I used the cifar dataset as there is a wide range of colors and textures that replace the original tiles well! For my convenience I aggregated all the images into one large list.

import cifar10

images = []
for image, label in cifar10.data_batch_generator():
    images.append(image.astype("int16"))

Comparison and Replacing

To replace every tile with an appropriate sample image from the dataset, we need a means of comparing the tile to the dataset. Initially I had the idea of using mean pixel color and finding the most similar example in the dataset but I found that even for a small tile the texture across the tile is important to making a realistic looking image.

I opted instead to do a pixel-wise comparison of each tile against the entire dataset, which is simply the L2 norm of the difference between the tile and sample image. To aid in speeding this process up, I used the multiprocessing library in Python.

This is a trivial task to multiprocess as determining each tile is an independent process and there is no crossover between tasks, parallelism is native to the problem.

# Init. Target Image
img_mos = copy.deepcopy(img_scale)

N = 40000 # Number of images to use from sample set
step = img_data_size

# Define Pool
pool = mp.Pool(18)

# Defining pool worker
def worker(tar):
    diffs = np.zeros((N))
    for i in range(N):
        comp = images[i] # Get image to compare to tile
        diffs[i] = np.linalg.norm(comp-tar) # Comparison metric
    return np.argmin(diffs) # Return index of closest image to tar image

# Iterate Across Grid
for ty in range(int(tile_y)): # Iterate through all y tiles

    clear_output(wait=True) # Made keeping track of progress easier
    print("Ty: {:0.3f} ".format((ty+1)/tile_y))

    # Aggregate all tiles along a row
    tars = []
    for tx in range(int(tile_x)): # Iterate through all x tiles
        tars.append(img_scale[(ty*step):((ty+1)*step), (tx*step):((tx+1)*step), :])

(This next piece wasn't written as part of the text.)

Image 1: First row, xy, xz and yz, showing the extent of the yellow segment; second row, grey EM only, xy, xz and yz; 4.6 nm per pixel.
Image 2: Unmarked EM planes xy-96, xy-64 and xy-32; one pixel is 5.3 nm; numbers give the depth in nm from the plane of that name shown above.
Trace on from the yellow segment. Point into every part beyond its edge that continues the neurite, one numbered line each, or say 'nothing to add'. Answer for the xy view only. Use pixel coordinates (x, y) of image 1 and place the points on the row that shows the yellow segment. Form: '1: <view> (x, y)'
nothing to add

    # Get best indexes for all tiles along row
    results = pool.map(worker, tars)

    # Replace each tile with the best replacement image
    for i,tx in enumerate(range(int(tile_x))):
        img_mos[(ty*step):((ty+1)*step), (tx*step):((tx+1)*step),:] = images[results[i]]

While this is quite slow it gets the job done! If you have any ideas to make it faster let me know! The result is quite nice for our bear!

Cifar Bear


Other Examples

Galaxy Starry Night

As mentioned before, my original idea was to create a rendition of Starry Night using galaxies. Using one of the astroNN datasets I attempted to do this.

Original Starry Night

Galaxy Night (not really...)

The problem is the diversity of images and the textures from images of galaxies is not enough to have decent replacements for the original tiles. Other people have solved this problem with tinting and other image augmentations to make them work but I did not want to do this.

Cifar Starry Night

I opted to try the same image but now with cifar and the results were MUCH better. Even with a coarser tile arrangement it still looks quite nice.

Original Starry Night
Cifar Night (Tile Size: 4)
Cifar Night (Tile Size: 8)
Cifar Night (Tile Size: 12)

I really enjoy the art style that you get from mosaics like this, and plan to try out other dataset and image combinations. If you have a request let me know and I may just run it!